|Adm. – Grad.||2013 –|
|Dir.; Codir.||Stéphane Gagnon|
Anti-Corruption in International Development Project Management
International Development Projects (IDPs) have become very complex with greater diversity of delivery actors. These include donor and receiving governments, national bilateral agencies, non-governmental organizations (NGOs), multilateral agencies, and the vast industry of private contractors and suppliers of humanitarian aid, seeking to narrow the gaps between developing countries and developed countries, and to alleviate poverty. As IDPs evolve into more complex endeavours, they require the application of broader programs of projects, transforming the processes and venues sharing a common objective, to improve economic development, alleviate poverty, and empower local populations.
Managing IDPs requires more robust Project Management (PM) methods as many challenges remain to be overcome, especially in the design of new practices for international aid projects. Year after year, statistics show the persistent low efficiency of international development projects. This remains so, even though development aid agencies have implemented state-of-the-art project and program management methods.

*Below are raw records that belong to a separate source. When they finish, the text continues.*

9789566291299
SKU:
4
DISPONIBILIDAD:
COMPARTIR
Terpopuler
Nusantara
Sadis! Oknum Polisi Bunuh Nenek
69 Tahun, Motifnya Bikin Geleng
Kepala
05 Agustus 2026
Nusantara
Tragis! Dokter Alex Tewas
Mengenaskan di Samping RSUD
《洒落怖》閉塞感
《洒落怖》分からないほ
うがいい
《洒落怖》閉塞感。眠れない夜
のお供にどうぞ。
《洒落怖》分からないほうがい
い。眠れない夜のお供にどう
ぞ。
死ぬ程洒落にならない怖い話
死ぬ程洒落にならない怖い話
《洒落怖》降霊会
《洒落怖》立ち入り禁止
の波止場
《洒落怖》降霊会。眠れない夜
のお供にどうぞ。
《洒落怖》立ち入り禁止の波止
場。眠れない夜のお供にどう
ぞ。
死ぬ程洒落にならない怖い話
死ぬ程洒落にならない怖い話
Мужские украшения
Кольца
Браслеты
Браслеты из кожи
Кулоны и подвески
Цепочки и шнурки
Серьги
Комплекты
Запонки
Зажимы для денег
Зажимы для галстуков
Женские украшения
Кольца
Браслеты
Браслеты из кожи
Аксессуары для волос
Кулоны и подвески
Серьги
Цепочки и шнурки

Corruption at various levels and in various countries throughout the development aid value chain has often been cited as one of the main factors in this situation. Given the lack of research on this phenomenon, our study attempts to bring a new perspective on the fight against corruption from the angle of the cultural, political, and institutional dimensions contained in PM processes and methods, which can prevent the objectives of projects from being achieved fully. Therefore, the following research question is our focus: Where and How can PM expertise help mitigate the impact of Corruption on IDPs?

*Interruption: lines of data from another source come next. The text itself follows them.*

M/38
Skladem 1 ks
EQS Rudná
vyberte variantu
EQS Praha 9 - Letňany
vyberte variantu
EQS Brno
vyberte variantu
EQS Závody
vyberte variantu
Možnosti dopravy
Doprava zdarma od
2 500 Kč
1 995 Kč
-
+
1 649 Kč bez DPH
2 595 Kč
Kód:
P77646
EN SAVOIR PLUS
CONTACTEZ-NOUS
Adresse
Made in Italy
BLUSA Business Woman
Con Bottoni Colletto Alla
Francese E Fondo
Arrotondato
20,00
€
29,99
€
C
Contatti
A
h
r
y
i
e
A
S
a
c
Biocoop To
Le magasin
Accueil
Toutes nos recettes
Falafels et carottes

We followed a grounded theory methodology based on thirty (30) interviews with international development experts, balancing representation from donor and receiving countries, as well as project managers from the public and private sectors. Data is analyzed using a qualitative sorting process using the software NVivo, with a set of 96 representative excerpts are reported. Our interpretation is based on four theoretical foundations to connect evidence within a coherent model: Organizational Interests Theory, Principal-Agent Theory, Culturalist Theory, and Institutional Theory. The model emerging from our field research serves to pinpoint the context of IDPs and where and how PM methods can help fight corruption.

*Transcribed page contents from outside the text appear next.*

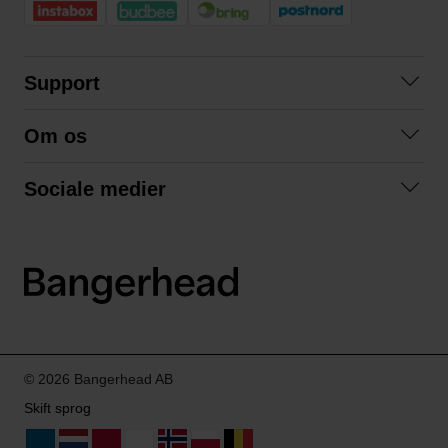
Support
Kontakt os
Om os
Spørgsmål og svar
Om os
Betingelser
Sociale medier
Samarbejd med os
Returnering
Facebook
Bæredygtighed
Privatlivspolitik
Instagram
LinkedIn
© 2026 Bangerhead AB
Skift sprog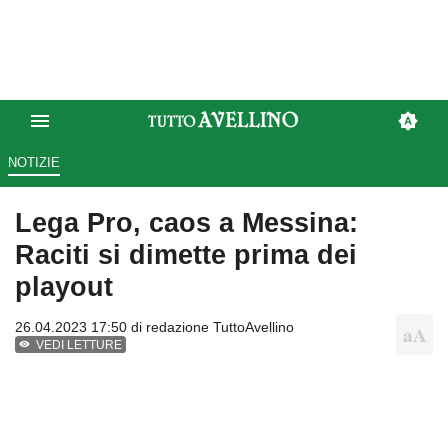
NOTIZIE
Lega Pro, caos a Messina:
Raciti si dimette prima dei
playout
26.04.2023 17:50 di
redazione TuttoAvellino
VEDI LETTURE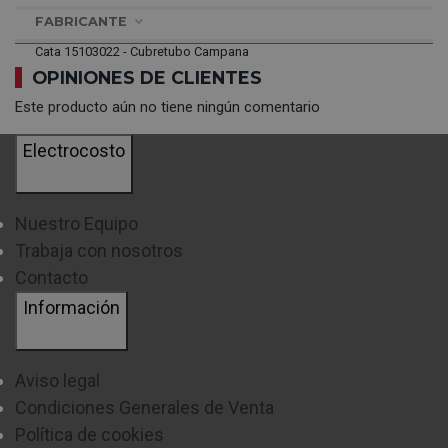
FABRICANTE
Cata 15103022 - Cubretubo Campana
OPINIONES DE CLIENTES
Este producto aún no tiene ningún comentario
Electrocosto
Nuestro Equipo
Trabaja con nosotros
Contacto
Información
Aviso legal
Condiciones Generales de Venta
Política de cookies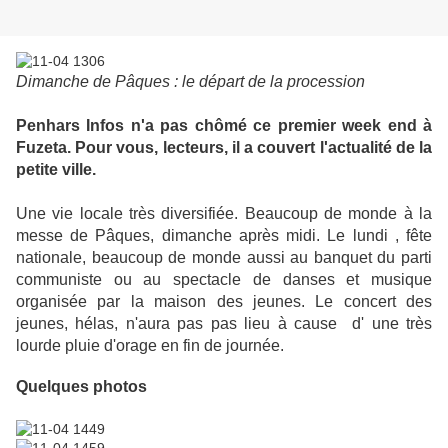
Dimanche de Pâques : le départ de la procession
Penhars Infos n'a pas chômé ce premier week end à
Fuzeta. Pour vous, lecteurs, il a couvert l'actualité de la
petite ville.
Une vie locale très diversifiée. Beaucoup de monde à la
messe de Pâques, dimanche après midi. Le lundi , fête
nationale, beaucoup de monde aussi au banquet du parti
communiste ou au spectacle de danses et musique
organisée par la maison des jeunes. Le concert des
jeunes, hélas, n'aura pas pas lieu à cause d' une très
lourde pluie d'orage en fin de journée.
Quelques photos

Our findings are discussed within the context of three sets of theoretical constructs. First, we explain how our model for IPD context can relate to existing theories in PM for IDPs and Anti-Corruption studies. Second, we relate this context to the emerging literature in international development, namely the Neo-Patrimonialism theoretical framework. Third, we outline a set of factors at the governance level what may impact the effectiveness of Anti-Corruption efforts, including within PM methods.